• **Условие задачи**
Перепишите весь список ниже, строку за строкой, ничего не меняя. Картинки в ответ не включайте.

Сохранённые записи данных
----
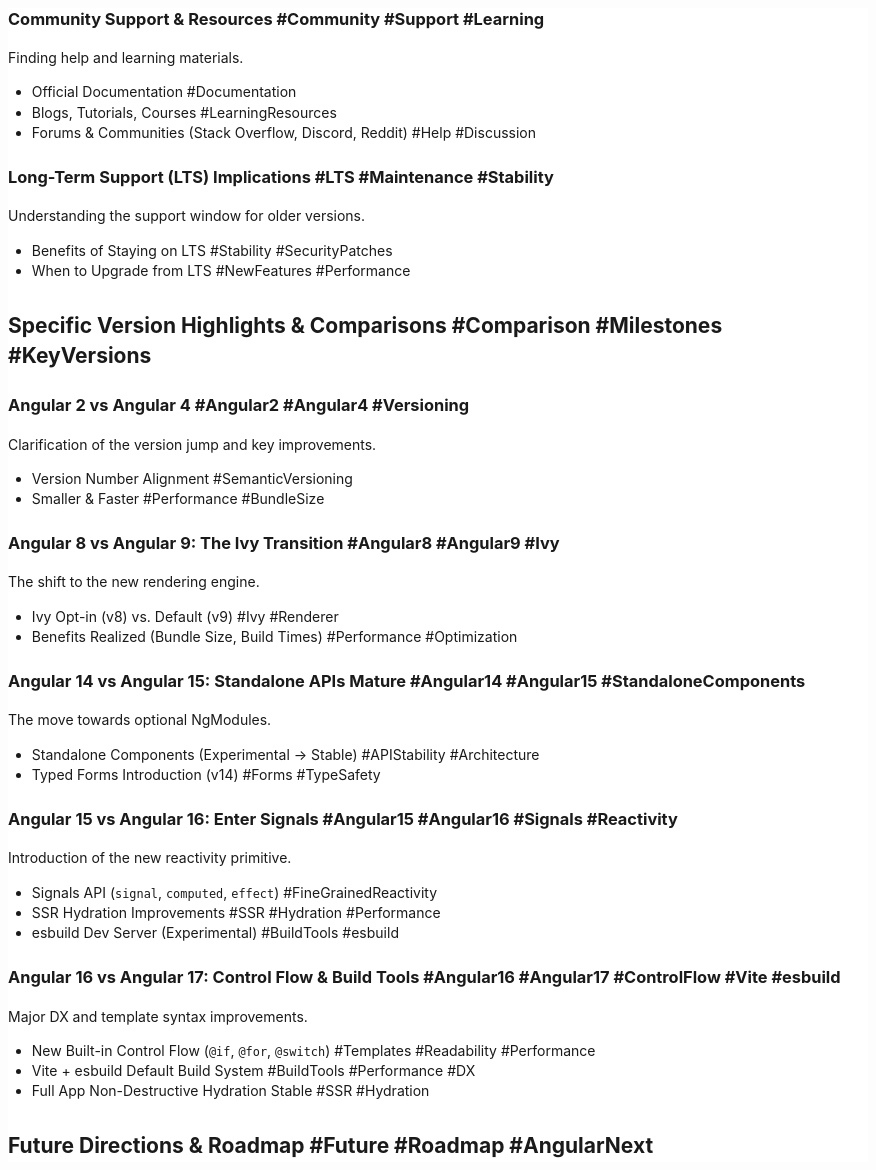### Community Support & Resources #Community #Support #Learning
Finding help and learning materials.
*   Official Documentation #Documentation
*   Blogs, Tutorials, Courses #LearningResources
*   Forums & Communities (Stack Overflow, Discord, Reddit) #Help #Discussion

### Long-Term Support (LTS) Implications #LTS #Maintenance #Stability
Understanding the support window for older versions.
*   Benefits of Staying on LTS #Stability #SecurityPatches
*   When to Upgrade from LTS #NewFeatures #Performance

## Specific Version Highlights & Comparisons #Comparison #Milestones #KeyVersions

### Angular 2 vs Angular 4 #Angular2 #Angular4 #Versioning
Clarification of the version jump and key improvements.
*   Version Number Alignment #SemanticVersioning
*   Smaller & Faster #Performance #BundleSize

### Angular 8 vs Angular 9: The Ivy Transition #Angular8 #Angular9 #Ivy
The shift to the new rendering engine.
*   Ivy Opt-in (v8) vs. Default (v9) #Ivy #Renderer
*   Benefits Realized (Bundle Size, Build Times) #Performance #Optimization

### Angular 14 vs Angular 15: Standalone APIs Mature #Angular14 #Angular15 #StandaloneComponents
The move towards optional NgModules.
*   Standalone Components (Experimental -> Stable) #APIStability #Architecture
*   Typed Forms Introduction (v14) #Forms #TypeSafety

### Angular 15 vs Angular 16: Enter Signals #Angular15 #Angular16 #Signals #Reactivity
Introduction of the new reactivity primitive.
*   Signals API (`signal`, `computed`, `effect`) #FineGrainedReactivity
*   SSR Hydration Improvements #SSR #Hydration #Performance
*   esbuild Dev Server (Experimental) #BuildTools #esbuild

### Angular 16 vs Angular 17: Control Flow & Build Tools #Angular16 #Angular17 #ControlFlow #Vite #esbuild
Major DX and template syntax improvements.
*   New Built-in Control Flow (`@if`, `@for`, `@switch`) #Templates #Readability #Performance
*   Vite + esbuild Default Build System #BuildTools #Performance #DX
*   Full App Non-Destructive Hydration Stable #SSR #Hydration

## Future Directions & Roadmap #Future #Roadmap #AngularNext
----
• **Ваш ответ**
### Community Support & Resources #Community #Support #Learning
Finding help and learning materials.
*   Official Documentation #Documentation
*   Blogs, Tutorials, Courses #LearningResources
*   Forums & Communities (Stack Overflow, Discord, Reddit) #Help #Discussion

### Long-Term Support (LTS) Implications #LTS #Maintenance #Stability
Understanding the support window for older versions.
*   Benefits of Staying on LTS #Stability #SecurityPatches
*   When to Upgrade from LTS #NewFeatures #Performance

## Specific Version Highlights & Comparisons #Comparison #Milestones #KeyVersions

### Angular 2 vs Angular 4 #Angular2 #Angular4 #Versioning
Clarification of the version jump and key improvements.
*   Version Number Alignment #SemanticVersioning
*   Smaller & Faster #Performance #BundleSize

### Angular 8 vs Angular 9: The Ivy Transition #Angular8 #Angular9 #Ivy
The shift to the new rendering engine.
*   Ivy Opt-in (v8) vs. Default (v9) #Ivy #Renderer
*   Benefits Realized (Bundle Size, Build Times) #Performance #Optimization

### Angular 14 vs Angular 15: Standalone APIs Mature #Angular14 #Angular15 #StandaloneComponents
The move towards optional NgModules.
*   Standalone Components (Experimental -> Stable) #APIStability #Architecture
*   Typed Forms Introduction (v14) #Forms #TypeSafety

### Angular 15 vs Angular 16: Enter Signals #Angular15 #Angular16 #Signals #Reactivity
Introduction of the new reactivity primitive.
*   Signals API (`signal`, `computed`, `effect`) #FineGrainedReactivity
*   SSR Hydration Improvements #SSR #Hydration #Performance
*   esbuild Dev Server (Experimental) #BuildTools #esbuild

### Angular 16 vs Angular 17: Control Flow & Build Tools #Angular16 #Angular17 #ControlFlow #Vite #esbuild
Major DX and template syntax improvements.
*   New Built-in Control Flow (`@if`, `@for`, `@switch`) #Templates #Readability #Performance
*   Vite + esbuild Default Build System #BuildTools #Performance #DX
*   Full App Non-Destructive Hydration Stable #SSR #Hydration

## Future Directions & Roadmap #Future #Roadmap #AngularNext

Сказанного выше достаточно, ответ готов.